Am I a bad mum for what I've been doing?

Anonymous

My husband died last year in a freak accident at work. I was so depressed afterwards and still am slightly. He was the love of my life and best friend. He did everything for me and was so caring I was left so lost without him alone with are children.

He was my first love and we were 5 years apart so he kinda guided me few my young adult years and supported me a lot. I was total mess without him but I knew had to be strong for my babies. I can't imagine how hard I was for them to lose there dad and then to see me go into deep depression. I still feel guilty about it as if I wasn't there for them whilst they were also hurting.

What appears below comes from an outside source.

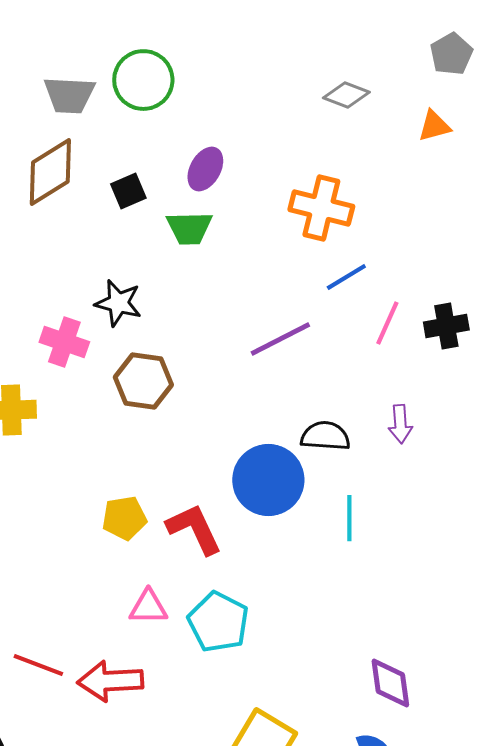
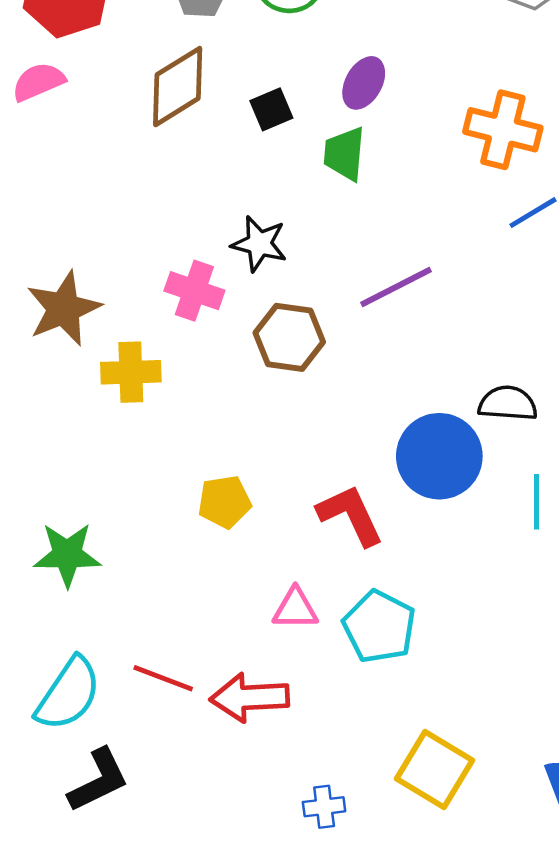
green trapezoid: (189, 228) -> (344, 154), turned 96
purple line: (280, 339) -> (396, 287), moved
yellow pentagon: (124, 518) -> (224, 502), moved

Luckily I have a amazing family and his mother and mine really teamed together and kicked my ass back into gear. I also have this friend I've been friends with for years and he also lost his girlfriend 5 years ago. As soon as he heard what happened he was there for me and my children holding my hand every second.

He was utterly amazing and my children see him as a uncle the only thing is later on in the year me and this friend starting sleeping together. I don't have feelings for him in that way and the same goes for him too. We are still really grieving are partners and it feels like he's the only other person who understands me and my feelings it's just like a comfort thing for me. As sad and crazy as it sounds we've both broken down before during sex and we've just held each other and cried it out.

Its hard because no one will ever replace my husband and I know he feels the same about his girlfriend too. I worry if my husband would be proud or disappointed with me.

He was over one night and my mum came over without letting me know and let herself in. The kids were asleep and me and my friend were cuddling in bed together. My mum was trying to look for me around the house without waking the kids and walked in on us in my room.

She instantly closed the door and ran away.

Updates
1 y
She didn't talk to me afterwards and kind of acted like she didn't see anything. I don't know if she's mad at me or just confused. I did say to her "were not together mum, it's just he's the only one who gets how I feel".

She just looked down at the ground and ignored me
Am I a bad mum for what I've been doing?